_Your instructions_
The response must be made up of the lines in the entries below that contain "href".

_Input material_
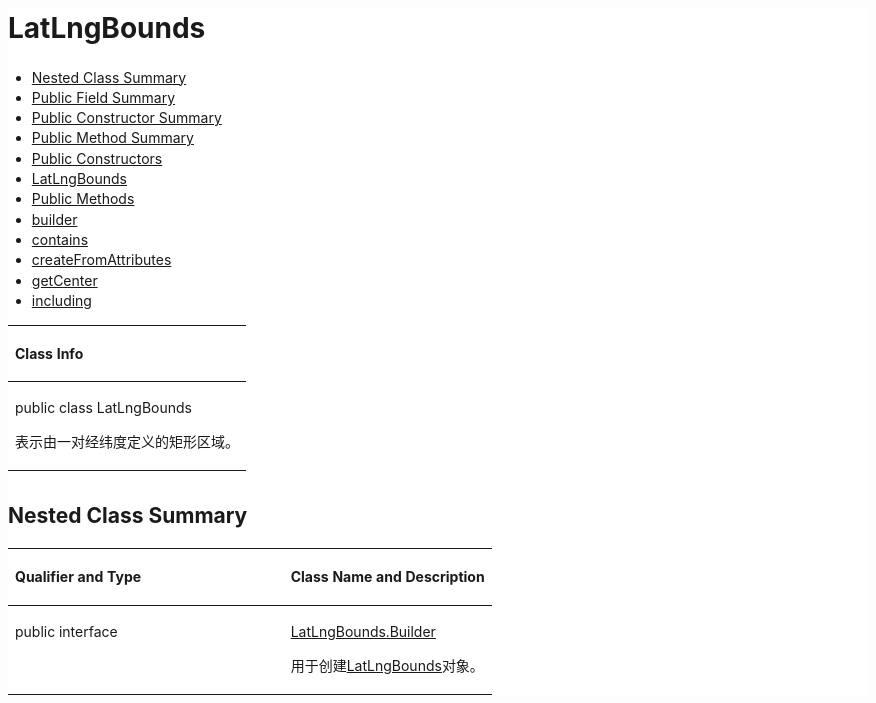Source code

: # LatLngBounds<a name="ZH-CN_TOPIC_0000001145941079"></a>

-   [Nested Class Summary](#section13451115715114)
-   [Public Field Summary](#section8372124205120)
-   [Public Constructor Summary](#section693314525100)
-   [Public Method Summary](#section109381127121110)
-   [Public Constructors](#section042681119126)
-   [LatLngBounds](#section168973357123)
-   [Public Methods](#section978616471695)
-   [builder](#section1854132519124)
-   [contains](#section374220141215)
-   [createFromAttributes](#section17200912111215)
-   [getCenter](#section0135184111219)
-   [including](#section693552011189)


<a name="table13974mcpsimp"></a>
<table><thead align="left"><tr id="row13978mcpsimp"><th class="cellrowborder" valign="top" width="100%" id="mcps1.1.2.1.1"><p id="p13980mcpsimp"><a name="p13980mcpsimp"></a><a name="p13980mcpsimp"></a>Class Info</p>
</th>
</tr>
</thead>
<tbody><tr id="row13981mcpsimp"><td class="cellrowborder" valign="top" width="100%" headers="mcps1.1.2.1.1 "><p id="p19550134514402"><a name="p19550134514402"></a><a name="p19550134514402"></a>public class LatLngBounds</p>
<p id="p13983mcpsimp"><a name="p13983mcpsimp"></a><a name="p13983mcpsimp"></a>表示由一对经纬度定义的矩形区域。</p>
</td>
</tr>
</tbody>
</table>

## Nested Class Summary<a name="section13451115715114"></a>

<a name="table14091mcpsimp"></a>
<table><thead align="left"><tr id="row14096mcpsimp"><th class="cellrowborder" valign="top" width="56.99999999999999%" id="mcps1.1.3.1.1"><p id="p7543132495318"><a name="p7543132495318"></a><a name="p7543132495318"></a>Qualifier and Type</p>
</th>
<th class="cellrowborder" valign="top" width="43%" id="mcps1.1.3.1.2"><p id="p1554319242536"><a name="p1554319242536"></a><a name="p1554319242536"></a>Class Name and Description</p>
</th>
</tr>
</thead>
<tbody><tr id="row14101mcpsimp"><td class="cellrowborder" valign="top" width="56.99999999999999%" headers="mcps1.1.3.1.1 "><p id="p14103mcpsimp"><a name="p14103mcpsimp"></a><a name="p14103mcpsimp"></a>public interface</p>
</td>
<td class="cellrowborder" valign="top" width="43%" headers="mcps1.1.3.1.2 "><p id="p19225163512365"><a name="p19225163512365"></a><a name="p19225163512365"></a><a href="latlngbounds-builder.md">LatLngBounds.Builder</a></p>
<p id="p14105mcpsimp"><a name="p14105mcpsimp"></a><a name="p14105mcpsimp"></a>用于创建<a href="latlngbounds.md">LatLngBounds</a>对象。</p>
</td>
</tr>
</tbody>
</table>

_Exercise answer_
<td class="cellrowborder" valign="top" width="43%" headers="mcps1.1.3.1.2 "><p id="p19225163512365"><a name="p19225163512365"></a><a name="p19225163512365"></a><a href="latlngbounds-builder.md">LatLngBounds.Builder</a></p>
<p id="p14105mcpsimp"><a name="p14105mcpsimp"></a><a name="p14105mcpsimp"></a>用于创建<a href="latlngbounds.md">LatLngBounds</a>对象。</p>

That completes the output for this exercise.